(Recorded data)
^^^^^^^^
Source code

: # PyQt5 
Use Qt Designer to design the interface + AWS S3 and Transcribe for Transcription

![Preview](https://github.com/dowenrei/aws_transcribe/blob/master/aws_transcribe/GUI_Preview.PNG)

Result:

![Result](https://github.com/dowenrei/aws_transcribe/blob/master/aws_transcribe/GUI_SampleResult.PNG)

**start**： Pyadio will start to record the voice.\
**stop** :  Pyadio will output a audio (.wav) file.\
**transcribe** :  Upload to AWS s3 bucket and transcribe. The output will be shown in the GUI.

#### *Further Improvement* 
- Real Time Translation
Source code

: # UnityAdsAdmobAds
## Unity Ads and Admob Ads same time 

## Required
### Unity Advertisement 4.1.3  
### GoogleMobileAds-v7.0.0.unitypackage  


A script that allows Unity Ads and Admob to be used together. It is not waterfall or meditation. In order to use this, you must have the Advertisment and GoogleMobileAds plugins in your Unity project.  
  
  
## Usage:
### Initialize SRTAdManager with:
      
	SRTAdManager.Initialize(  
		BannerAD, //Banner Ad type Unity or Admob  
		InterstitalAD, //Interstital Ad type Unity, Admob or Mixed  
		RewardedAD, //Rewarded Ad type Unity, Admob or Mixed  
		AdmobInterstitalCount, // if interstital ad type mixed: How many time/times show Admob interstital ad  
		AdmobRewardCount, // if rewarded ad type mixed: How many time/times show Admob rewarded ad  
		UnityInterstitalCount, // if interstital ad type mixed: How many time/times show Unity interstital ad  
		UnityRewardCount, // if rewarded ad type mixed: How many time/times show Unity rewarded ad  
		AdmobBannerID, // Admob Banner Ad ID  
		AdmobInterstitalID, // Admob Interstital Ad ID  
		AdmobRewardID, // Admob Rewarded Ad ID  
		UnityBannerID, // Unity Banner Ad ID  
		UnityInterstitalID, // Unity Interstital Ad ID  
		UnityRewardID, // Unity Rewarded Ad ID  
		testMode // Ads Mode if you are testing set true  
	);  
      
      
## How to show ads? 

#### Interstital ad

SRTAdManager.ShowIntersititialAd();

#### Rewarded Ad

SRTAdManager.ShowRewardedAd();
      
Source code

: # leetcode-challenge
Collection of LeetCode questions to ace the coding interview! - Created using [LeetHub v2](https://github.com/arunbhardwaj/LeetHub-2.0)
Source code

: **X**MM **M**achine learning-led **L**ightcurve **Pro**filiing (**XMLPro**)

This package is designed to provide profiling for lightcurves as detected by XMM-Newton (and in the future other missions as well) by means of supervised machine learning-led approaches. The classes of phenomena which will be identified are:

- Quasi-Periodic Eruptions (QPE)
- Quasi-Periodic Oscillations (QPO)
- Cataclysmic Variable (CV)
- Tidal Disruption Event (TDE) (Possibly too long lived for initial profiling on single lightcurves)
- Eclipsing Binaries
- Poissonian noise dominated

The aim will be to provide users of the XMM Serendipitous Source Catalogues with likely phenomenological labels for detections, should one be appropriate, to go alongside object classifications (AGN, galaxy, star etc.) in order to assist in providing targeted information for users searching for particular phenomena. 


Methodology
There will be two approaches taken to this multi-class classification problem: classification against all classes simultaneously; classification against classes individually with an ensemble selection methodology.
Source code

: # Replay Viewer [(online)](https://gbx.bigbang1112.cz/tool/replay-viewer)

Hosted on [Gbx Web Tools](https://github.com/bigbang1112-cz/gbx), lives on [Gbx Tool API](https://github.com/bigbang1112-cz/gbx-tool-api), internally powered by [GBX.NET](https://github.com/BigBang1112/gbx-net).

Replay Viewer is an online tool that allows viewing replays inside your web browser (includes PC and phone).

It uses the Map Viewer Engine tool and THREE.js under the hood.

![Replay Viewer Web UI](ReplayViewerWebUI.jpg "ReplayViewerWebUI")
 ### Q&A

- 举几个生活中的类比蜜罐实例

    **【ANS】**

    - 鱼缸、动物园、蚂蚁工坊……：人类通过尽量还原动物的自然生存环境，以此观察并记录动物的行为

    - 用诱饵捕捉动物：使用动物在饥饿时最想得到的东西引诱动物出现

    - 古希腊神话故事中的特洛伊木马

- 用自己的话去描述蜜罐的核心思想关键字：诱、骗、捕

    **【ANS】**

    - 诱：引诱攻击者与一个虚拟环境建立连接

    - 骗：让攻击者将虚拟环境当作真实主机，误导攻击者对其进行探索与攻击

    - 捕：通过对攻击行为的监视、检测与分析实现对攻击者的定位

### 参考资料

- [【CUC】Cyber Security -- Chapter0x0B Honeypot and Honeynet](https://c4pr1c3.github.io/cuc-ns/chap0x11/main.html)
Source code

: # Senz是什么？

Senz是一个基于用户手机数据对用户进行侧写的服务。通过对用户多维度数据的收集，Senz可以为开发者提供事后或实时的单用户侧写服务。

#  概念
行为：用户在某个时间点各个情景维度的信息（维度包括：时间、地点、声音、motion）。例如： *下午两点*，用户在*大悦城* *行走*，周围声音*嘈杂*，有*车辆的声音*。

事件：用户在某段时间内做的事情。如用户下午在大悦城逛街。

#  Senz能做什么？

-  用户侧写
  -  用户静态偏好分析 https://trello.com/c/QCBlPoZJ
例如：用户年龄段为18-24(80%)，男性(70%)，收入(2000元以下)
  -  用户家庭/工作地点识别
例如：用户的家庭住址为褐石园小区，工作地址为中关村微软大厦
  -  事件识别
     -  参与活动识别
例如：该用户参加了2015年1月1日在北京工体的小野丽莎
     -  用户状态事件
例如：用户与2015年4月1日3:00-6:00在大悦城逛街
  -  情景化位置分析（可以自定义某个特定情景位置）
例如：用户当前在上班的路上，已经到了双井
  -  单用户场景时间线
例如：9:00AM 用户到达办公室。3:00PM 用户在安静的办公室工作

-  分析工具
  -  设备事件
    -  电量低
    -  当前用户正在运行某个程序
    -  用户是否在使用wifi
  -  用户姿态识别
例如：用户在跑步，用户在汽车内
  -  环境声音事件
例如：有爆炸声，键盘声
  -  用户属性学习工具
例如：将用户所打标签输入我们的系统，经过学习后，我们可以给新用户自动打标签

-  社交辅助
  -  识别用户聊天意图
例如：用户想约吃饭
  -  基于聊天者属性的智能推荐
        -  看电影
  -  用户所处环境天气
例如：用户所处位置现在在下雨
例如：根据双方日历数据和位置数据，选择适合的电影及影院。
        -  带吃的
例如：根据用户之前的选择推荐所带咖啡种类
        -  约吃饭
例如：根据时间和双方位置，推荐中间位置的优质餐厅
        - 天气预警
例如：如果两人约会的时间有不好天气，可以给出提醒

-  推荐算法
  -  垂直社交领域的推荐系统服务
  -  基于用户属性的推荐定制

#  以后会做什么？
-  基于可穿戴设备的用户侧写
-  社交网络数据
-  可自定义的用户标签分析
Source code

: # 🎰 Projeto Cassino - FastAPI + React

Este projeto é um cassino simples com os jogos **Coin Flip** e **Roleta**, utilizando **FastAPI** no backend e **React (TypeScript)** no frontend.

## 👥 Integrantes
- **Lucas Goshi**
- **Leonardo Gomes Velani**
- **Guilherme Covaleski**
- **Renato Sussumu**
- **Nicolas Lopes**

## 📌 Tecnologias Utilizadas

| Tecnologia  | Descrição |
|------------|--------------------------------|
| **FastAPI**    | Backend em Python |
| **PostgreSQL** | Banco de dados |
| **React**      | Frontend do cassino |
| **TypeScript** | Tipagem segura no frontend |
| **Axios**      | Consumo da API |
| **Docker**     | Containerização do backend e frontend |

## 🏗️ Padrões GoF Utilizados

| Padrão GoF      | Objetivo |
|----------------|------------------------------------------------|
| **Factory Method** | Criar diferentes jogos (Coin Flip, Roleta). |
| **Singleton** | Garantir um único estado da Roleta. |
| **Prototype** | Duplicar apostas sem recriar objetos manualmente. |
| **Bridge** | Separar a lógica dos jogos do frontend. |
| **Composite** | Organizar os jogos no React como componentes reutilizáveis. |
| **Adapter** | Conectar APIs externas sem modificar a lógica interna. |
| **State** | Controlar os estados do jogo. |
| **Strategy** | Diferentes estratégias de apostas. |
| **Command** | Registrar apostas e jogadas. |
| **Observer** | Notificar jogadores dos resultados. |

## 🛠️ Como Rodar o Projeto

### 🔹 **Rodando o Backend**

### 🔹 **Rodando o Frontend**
^^^^^^^^
_WHAT IS NEEDED_
If a line in the records above holds the string "many", copy it.

_YOUR SOLUTION_
		AdmobInterstitalCount, // if interstital ad type mixed: How many time/times show Admob interstital ad  
		AdmobRewardCount, // if rewarded ad type mixed: How many time/times show Admob rewarded ad  
		UnityInterstitalCount, // if interstital ad type mixed: How many time/times show Unity interstital ad  
		UnityRewardCount, // if rewarded ad type mixed: How many time/times show Unity rewarded ad  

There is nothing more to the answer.